Kafe di sini akan memainkan peran penting sebagai tempat menjalin persahabatan
dan bahkan persaudaraan. Awalnya memang orang tak berani bicara dengan
sembarangan orang dalam sebuah kafe. Tetapi setelah kita mengambil kebiasaan
dengan segala tingkatan penyesuaian pada situasi khas kafe, maka keberadaan
kita akan segera diperhitungkan. Mencoba beberapa jenis minuman seperti kopi
atau anggur yang menjadi ciri spesial kafe dan dilanjutkan dengan kunjungan secara
periodik, orang akan mempertimbangkan kita untuk masuk ke dalam jalinan
komunitas kafe.
Jika
rapport sudah terbentuk, dari situlah kita akan terdaftar sebagai anggota
keluarga besar kafe dalam sebuah pemukiman kota.
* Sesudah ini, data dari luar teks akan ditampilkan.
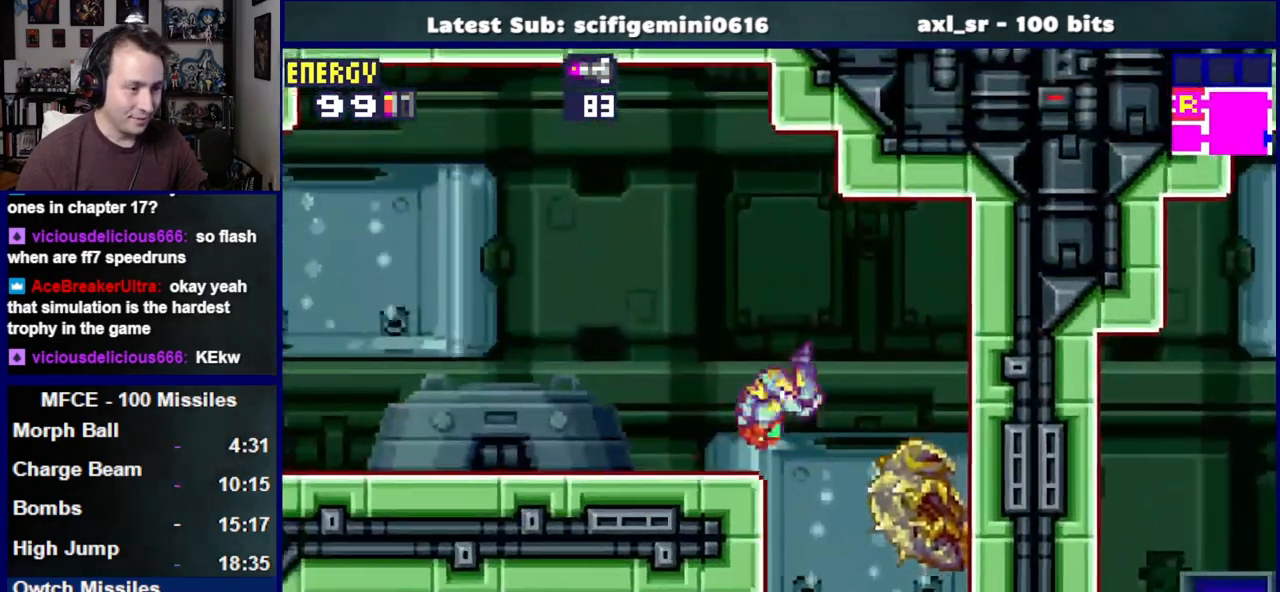
{"buttons": ["SQUARE", "DPAD_LEFT"], "left_stick": "center", "right_stick": "center", "events": [[133, "SQUARE", "up"], [217, "SQUARE", "down"]]}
Sejak itu pula seseorang akan
segera tahu tentang perkembangan sepak bola, pemilihan presiden, film atau lagu
terbaru dan bahkan kisah pengembaraan seseorang setelah melewati liburan
panjang. Hebatnya, komunitas itu akan merasa kehilangan jika kita tak muncul
lagi pada pagi, siang atau sore hari di kafe. Maka, jika jalinan persahabatan
itu telah terbina demikian kuat, mendapat undangan makan ke apartemen keluarga
Perancis, pasti bukan lagi tabu.
Demikian
penting fungsi kafe bagi orang Prancis. Ia adalah sejenis institusi nasional
yang cukup mapan dalam budaya Perancis, tempat warga kota mengobrol,
berdiskusi, membaca, bekerja, dan mendapatkan kegembiraan. Di kafe pula mereka
merajut ikatan sosial dengan bertemu teman, sahabat dan warga kota lain. Kafe
dengan demikian merupakan bagian dari kehidupan nyata orang Prancis. Pun di
Indonesia, gejala itu mulai semarak terutama di kota-kota. Dan, tidak mustahil,
kafe-kafe lain akan bermunculan, menyemarakkan kehidupan kota di Indonesia.
Tradisi tua warung kopi ala Indonesia kini sedang mengalami transformasi.